Your goal => Word for word, repeat each line of the listing below.

Information provided =>
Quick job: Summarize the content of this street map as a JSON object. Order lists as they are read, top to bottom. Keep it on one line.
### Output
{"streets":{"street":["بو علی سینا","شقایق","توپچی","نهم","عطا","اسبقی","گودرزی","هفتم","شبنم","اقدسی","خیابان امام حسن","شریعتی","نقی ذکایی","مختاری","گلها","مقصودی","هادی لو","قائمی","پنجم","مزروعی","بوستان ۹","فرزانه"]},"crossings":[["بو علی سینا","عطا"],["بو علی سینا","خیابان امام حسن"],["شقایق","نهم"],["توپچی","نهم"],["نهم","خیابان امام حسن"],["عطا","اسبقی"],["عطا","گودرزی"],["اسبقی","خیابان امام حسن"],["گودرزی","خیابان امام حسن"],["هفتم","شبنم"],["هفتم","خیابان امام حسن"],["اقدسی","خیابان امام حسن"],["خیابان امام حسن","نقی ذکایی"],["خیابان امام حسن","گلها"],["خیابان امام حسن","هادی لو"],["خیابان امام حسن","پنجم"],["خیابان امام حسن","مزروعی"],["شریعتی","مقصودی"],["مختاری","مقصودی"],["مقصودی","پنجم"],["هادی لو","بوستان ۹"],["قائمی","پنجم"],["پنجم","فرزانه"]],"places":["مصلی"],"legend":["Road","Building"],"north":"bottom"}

Written reply =>
Quick job: Summarize the content of this street map as a JSON object. Order lists as they are read, top to bottom. Keep it on one line.
### Output
{"streets":{"street":["بو علی سینا","شقایق","توپچی","نهم","عطا","اسبقی","گودرزی","هفتم","شبنم","اقدسی","خیابان امام حسن","شریعتی","نقی ذکایی","مختاری","گلها","مقصودی","هادی لو","قائمی","پنجم","مزروعی","بوستان ۹","فرزانه"]},"crossings":[["بو علی سینا","عطا"],["بو علی سینا","خیابان امام حسن"],["شقایق","نهم"],["توپچی","نهم"],["نهم","خیابان امام حسن"],["عطا","اسبقی"],["عطا","گودرزی"],["اسبقی","خیابان امام حسن"],["گودرزی","خیابان امام حسن"],["هفتم","شبنم"],["هفتم","خیابان امام حسن"],["اقدسی","خیابان امام حسن"],["خیابان امام حسن","نقی ذکایی"],["خیابان امام حسن","گلها"],["خیابان امام حسن","هادی لو"],["خیابان امام حسن","پنجم"],["خیابان امام حسن","مزروعی"],["شریعتی","مقصودی"],["مختاری","مقصودی"],["مقصودی","پنجم"],["هادی لو","بوستان ۹"],["قائمی","پنجم"],["پنجم","فرزانه"]],"places":["مصلی"],"legend":["Road","Building"],"north":"bottom"}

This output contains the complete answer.